Keywords: Mazars, Thailand, COVID-19, Coronavirus, Pandemic, Business, Continuity Plan, Management
20 March 2020
An old saying credited to Benjamin Franklin rings true - “failing to plan is planning to fail.” When preparing budgets for this year, some organisations may have forecast a slowdown in the global economy or flagged the idea of a potential country-specific recession, but no one could have predicted the severity of the coronavirus and the impact it is having on the global economy.
Now is the time to enact business continuity plans. The following areas deserve serious attention.
This is a challenging time for everyone involved in your organisation. To help reduce the stress and anxiety, communication from the leadership team needs to be timely, open, and direct.

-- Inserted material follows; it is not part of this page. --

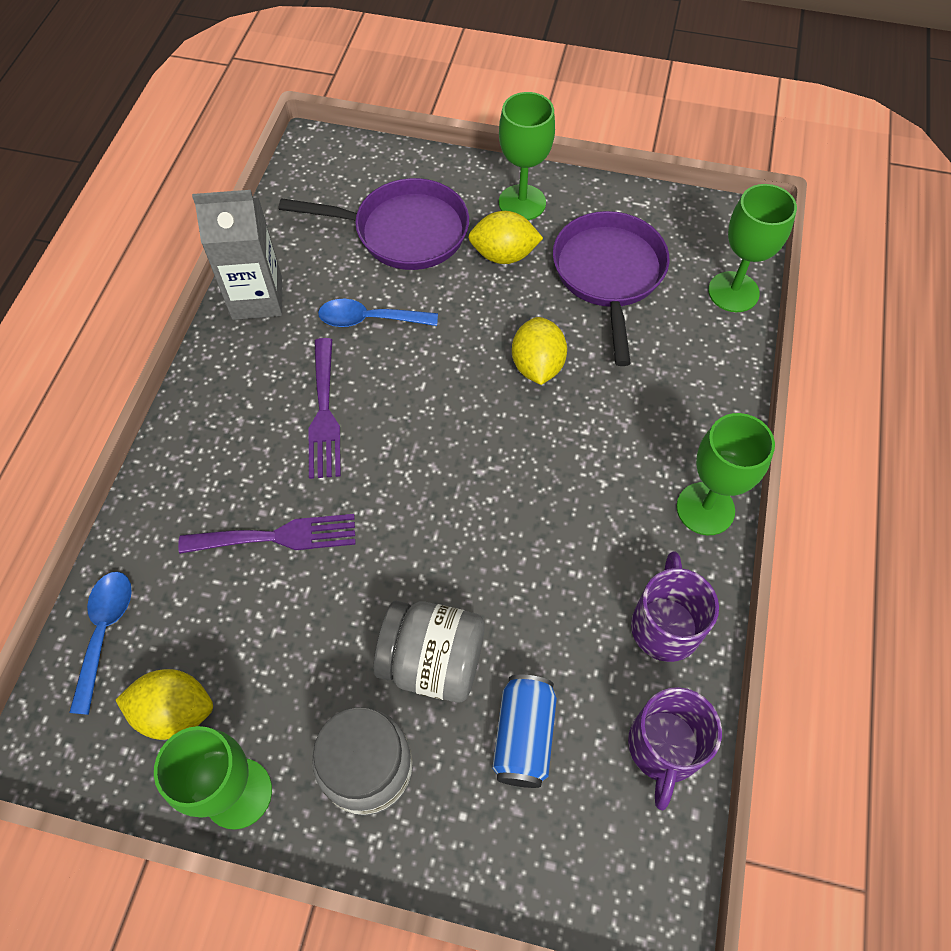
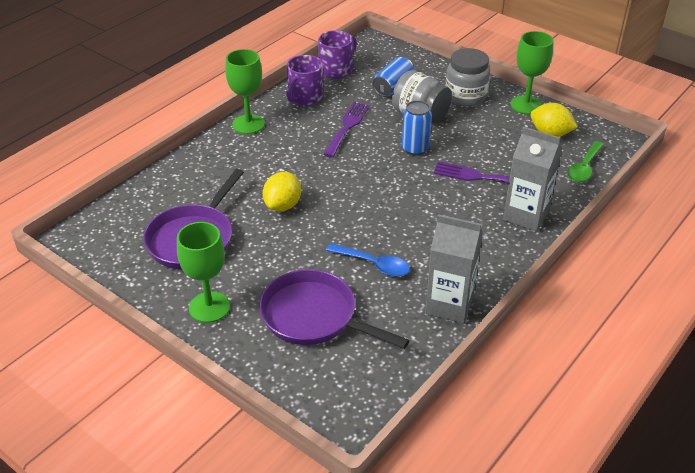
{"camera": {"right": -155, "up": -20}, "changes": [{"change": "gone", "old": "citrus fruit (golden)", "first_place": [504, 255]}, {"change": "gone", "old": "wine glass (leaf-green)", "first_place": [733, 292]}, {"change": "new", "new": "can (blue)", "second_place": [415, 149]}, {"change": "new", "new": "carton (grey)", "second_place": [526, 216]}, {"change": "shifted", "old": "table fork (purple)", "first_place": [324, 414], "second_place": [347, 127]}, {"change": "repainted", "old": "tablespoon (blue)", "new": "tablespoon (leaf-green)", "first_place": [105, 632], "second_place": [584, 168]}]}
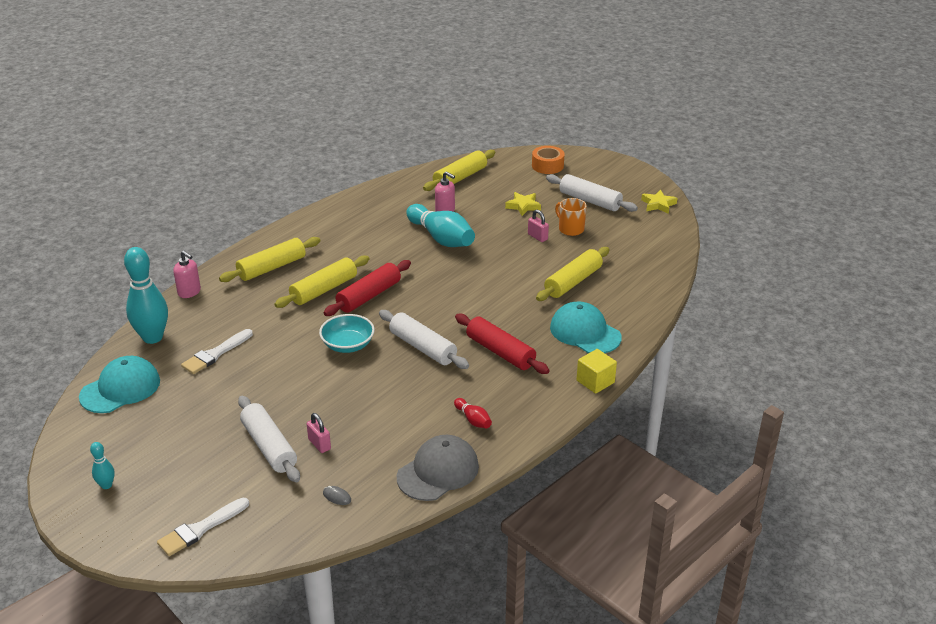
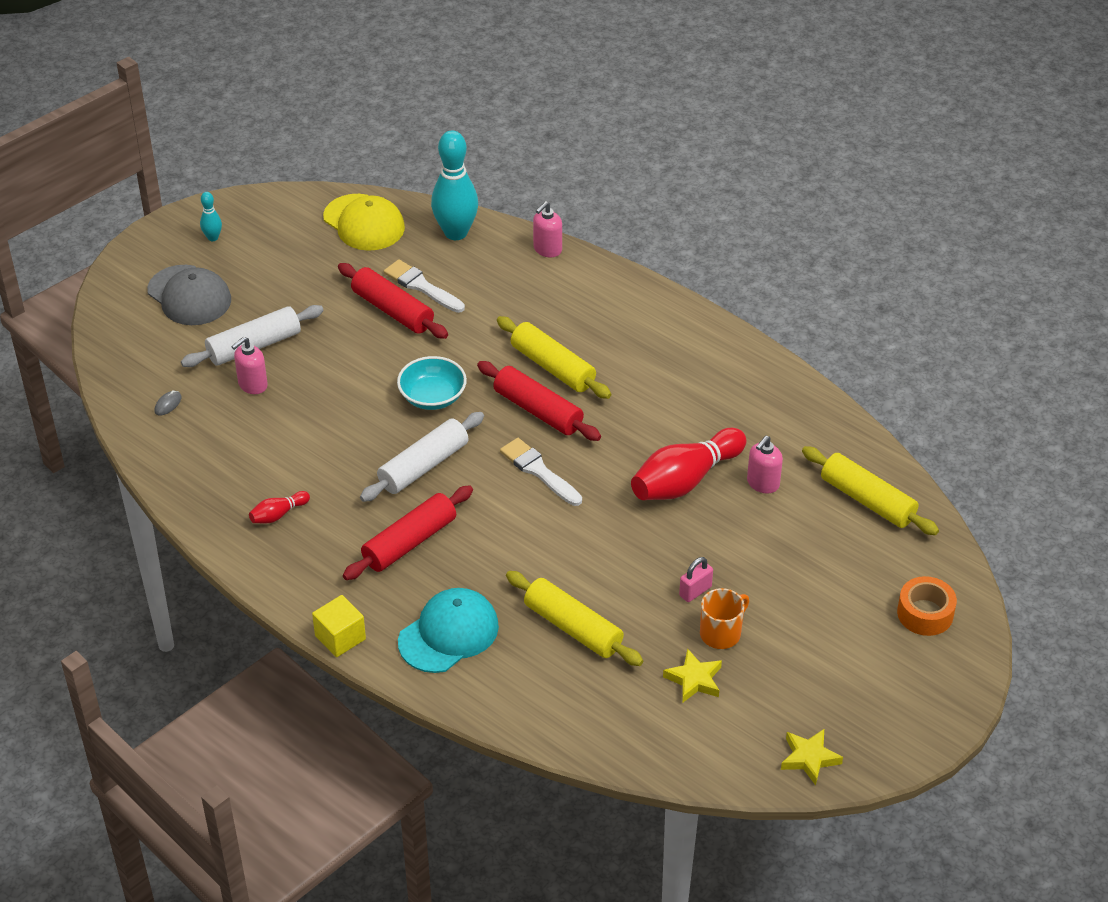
{"camera": {"right": 90, "up": 10}, "changes": [{"change": "gone", "old": "rolling pin (golden)", "first_place": [272, 268]}, {"change": "gone", "old": "rolling pin (pure white)", "first_place": [590, 201]}, {"change": "new", "new": "rolling pin (red)", "second_place": [393, 310]}, {"change": "shifted", "old": "paint brush (pure white)", "first_place": [200, 529], "second_place": [538, 471]}, {"change": "shifted", "old": "peaked cap (grey)", "first_place": [438, 471], "second_place": [189, 296]}, {"change": "shifted", "old": "star shape (golden)", "first_place": [523, 206], "second_place": [694, 680]}, {"change": "swapped", "old": "small lock (rose-pink)", "new": "pump bottle (rose-pink)", "first_place": [319, 444], "second_place": [252, 385]}, {"change": "repainted", "old": "peaked cap (teal)", "new": "peaked cap (golden)", "first_place": [120, 389], "second_place": [364, 223]}, {"change": "repainted", "old": "bowling pin (teal)", "new": "bowling pin (red)", "first_place": [441, 238], "second_place": [685, 480]}]}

Nobody likes to be left in the dark. It creates discontent amongst staff, which eventually affects culture, and can lead to a drop in productivity. Employees have families and loved ones outside of the workplace, and will always compare what one organisation does to another. Employees should be updated on potential plans and how the organisation is dealing with the crisis.
Have open and honest communication with employees. Due to the ever-changing information and daily updates around the globe, today’s communication can be quickly outdated. Having open communication with employees allows organisations to pivot and change direction if required. No one has all the answers at this moment, and it is acceptable to change the message given to employees – own the change and give the reasons for the change.

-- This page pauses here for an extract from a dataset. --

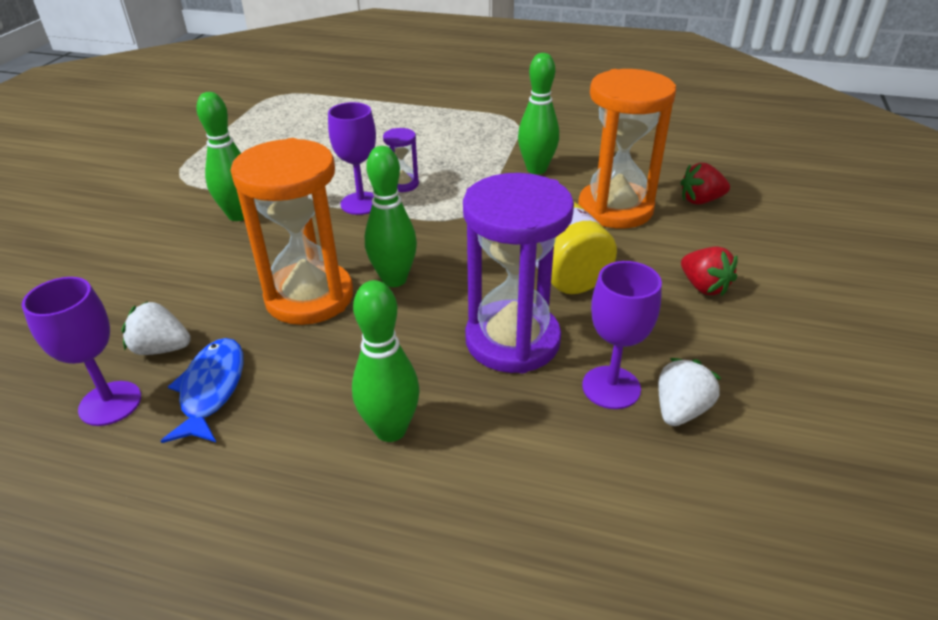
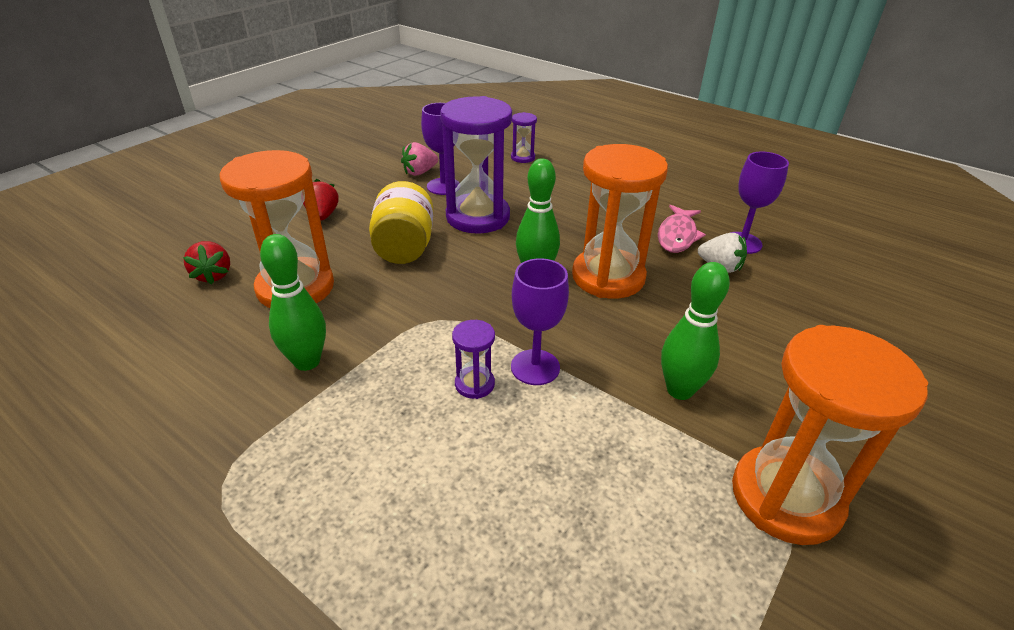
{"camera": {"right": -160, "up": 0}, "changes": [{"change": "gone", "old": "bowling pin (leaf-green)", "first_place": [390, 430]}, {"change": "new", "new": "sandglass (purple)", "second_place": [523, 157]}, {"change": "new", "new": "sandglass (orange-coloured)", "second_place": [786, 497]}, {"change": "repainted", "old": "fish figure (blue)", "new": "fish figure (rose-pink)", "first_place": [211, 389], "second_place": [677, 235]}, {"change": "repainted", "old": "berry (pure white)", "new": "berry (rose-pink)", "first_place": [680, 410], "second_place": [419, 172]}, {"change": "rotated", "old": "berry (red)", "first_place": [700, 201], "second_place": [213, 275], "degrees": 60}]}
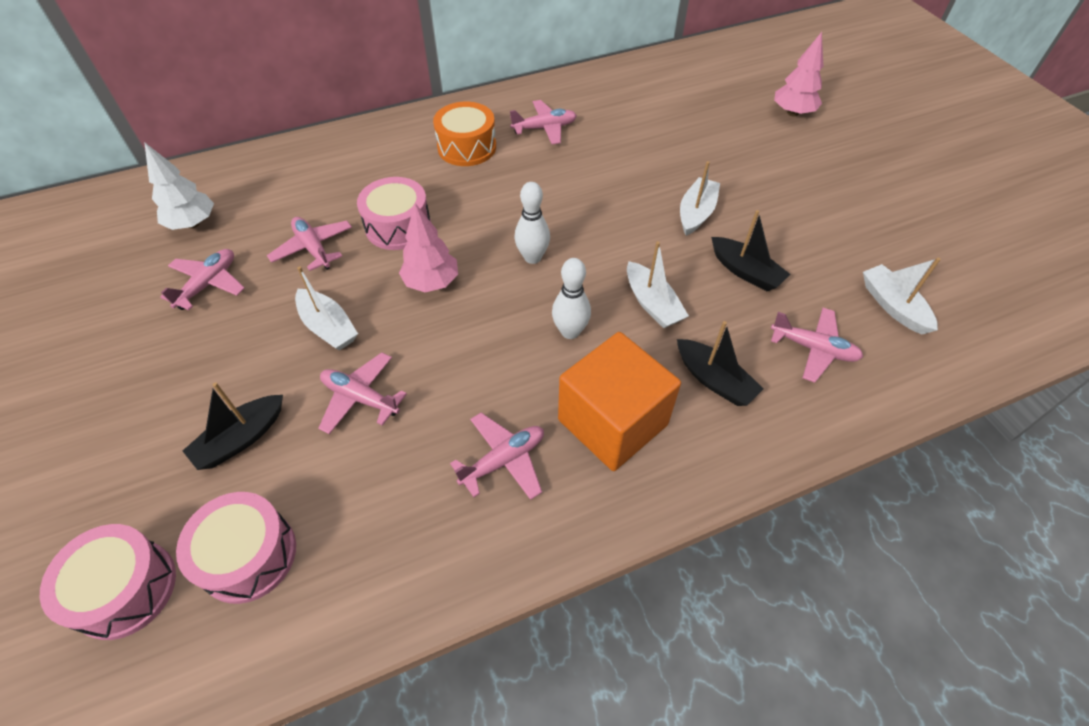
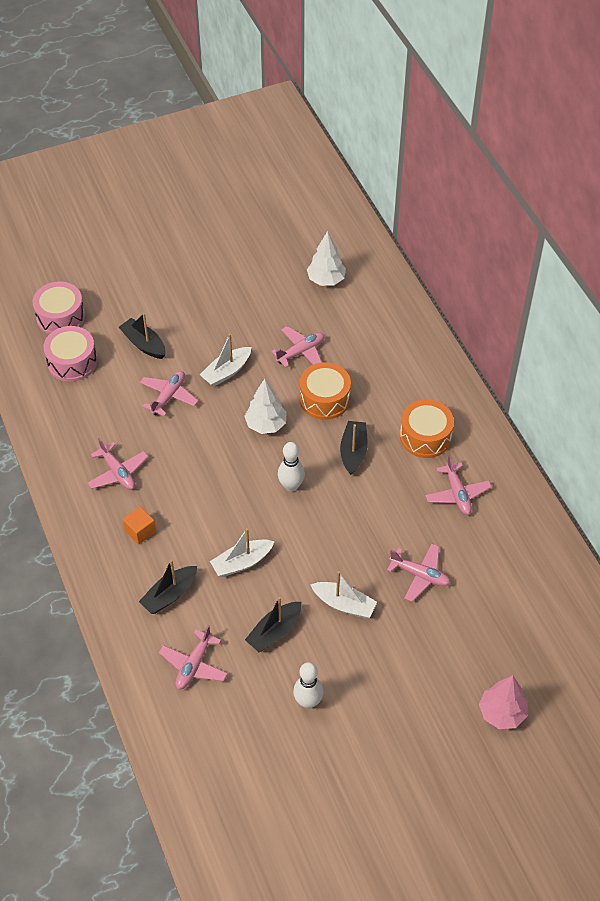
{"camera": {"right": 90, "up": 0}, "changes": [{"change": "gone", "old": "boat (pure white)", "first_place": [893, 306]}, {"change": "new", "new": "boat (ebony)", "second_place": [353, 452]}, {"change": "shifted", "old": "toy plane (rose-pink)", "first_place": [208, 284], "second_place": [420, 575]}, {"change": "shifted", "old": "bowling pin (pure white)", "first_place": [570, 331], "second_place": [308, 702]}, {"change": "repainted", "old": "snare drum (rose-pink)", "new": "snare drum (orange-coloured)", "first_place": [398, 226], "second_place": [324, 399]}, {"change": "repainted", "old": "toy tree (rose-pink)", "new": "toy tree (pure white)", "first_place": [432, 282], "second_place": [266, 425]}, {"change": "scaled", "old": "block (orange-coloured)", "first_place": [612, 422], "second_place": [140, 531], "factor": 0.44}]}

Ensure management and HR communication is in sync and that delivery methods are consistent.
Allow communication channels to be open. It is not necessarily a voice from the top, but a two-way street. Listen to your employees and understand their concerns.
Everyone has different circumstances. Some employees may be caretakers of elderly parents, some may have young families, while still others may have responsibilities unknown to their workplace. The crisis can be an emotionally challenging time, and the workplace needs to become more sensitive and flexible to employees – most recently, we are seeing schools and government services closing indefinitely. What we would have considered to be the most elementary routine, for example, taking public transport, now has a new element of risk.
We are now seeing working from home and flexible working hours becoming more common to accommodate both employers’ and employees’ needs.
Cash flow management
Be prepared for an economic slowdown. The leadership team needs to be stress testing financial models and testing various assumptions – including the assumption of a global recession. Running stress tests allows the organisation to ensure liquidity is sufficient. Stress tests can assist to understand at which point the organization will need to make adjustments to operations. Identify plans and remedies for each point before it occurs.
Be in contact with customers and suppliers, and have open communication. In the current market, the collection of outstanding invoices may prove difficult. Staying close to customers and suppliers allows you to understand the threats they face and the associated risk to your business.
A great leader is one who stands up in a time of crisis. A leader is not a cheerleader, but one who is in the forefront. They communicate clearly and in a timely way to reassure employees they are doing everything possible to minimize the impact of the situation.
As the pandemic continues to spread, it is still not too late to plan. Remember that communication is the bedrock of all relationships. In order to help ease pressure in times of uncertainty, employees need to be continually updated. Understandably, the leadership is in a difficult position, as they now face more pressure – day-to-day operations, continuity planning and stress testing, and communicating with employees.